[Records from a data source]
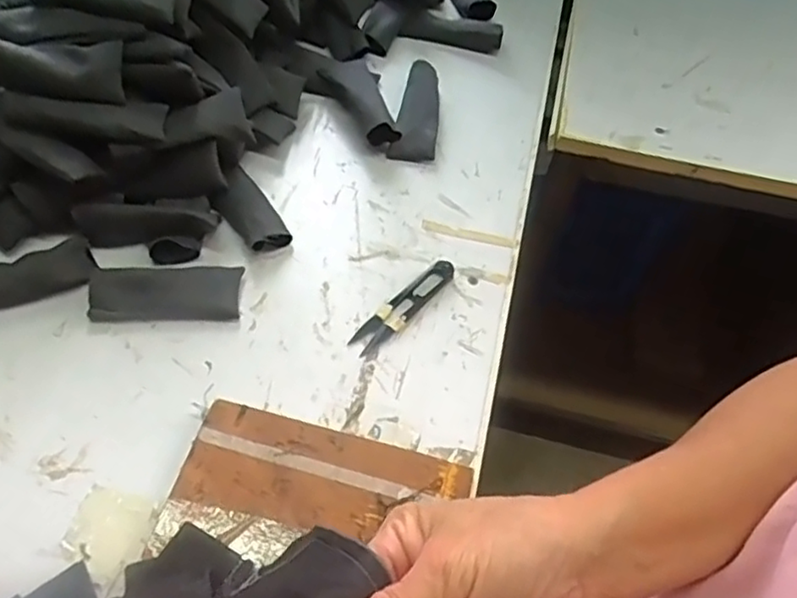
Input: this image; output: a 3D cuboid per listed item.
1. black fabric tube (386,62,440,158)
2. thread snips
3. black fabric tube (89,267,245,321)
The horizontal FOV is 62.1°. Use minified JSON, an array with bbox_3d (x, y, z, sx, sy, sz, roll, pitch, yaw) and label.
[{"bbox_3d":[0.019,-0.172,0.602,0.040,0.028,0.102,9,57,1],"label":"black fabric tube"},{"bbox_3d":[0.005,0.004,0.498,0.022,0.008,0.100,40,62,20],"label":"thread snips"},{"bbox_3d":[-0.171,-0.006,0.487,0.103,0.020,0.044,-2,57,-6],"label":"black fabric tube"}]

Your task: All lines above must be repeated exactly, and the pictures must be omitted.

Exercise output:
Input: this image; output: a 3D cuboid per listed item.
1. black fabric tube (386,62,440,158)
2. thread snips
3. black fabric tube (89,267,245,321)
The horizontal FOV is 62.1°. Use minified JSON, an array with bbox_3d (x, y, z, sx, sy, sz, roll, pitch, yaw) and label.
[{"bbox_3d":[0.019,-0.172,0.602,0.040,0.028,0.102,9,57,1],"label":"black fabric tube"},{"bbox_3d":[0.005,0.004,0.498,0.022,0.008,0.100,40,62,20],"label":"thread snips"},{"bbox_3d":[-0.171,-0.006,0.487,0.103,0.020,0.044,-2,57,-6],"label":"black fabric tube"}]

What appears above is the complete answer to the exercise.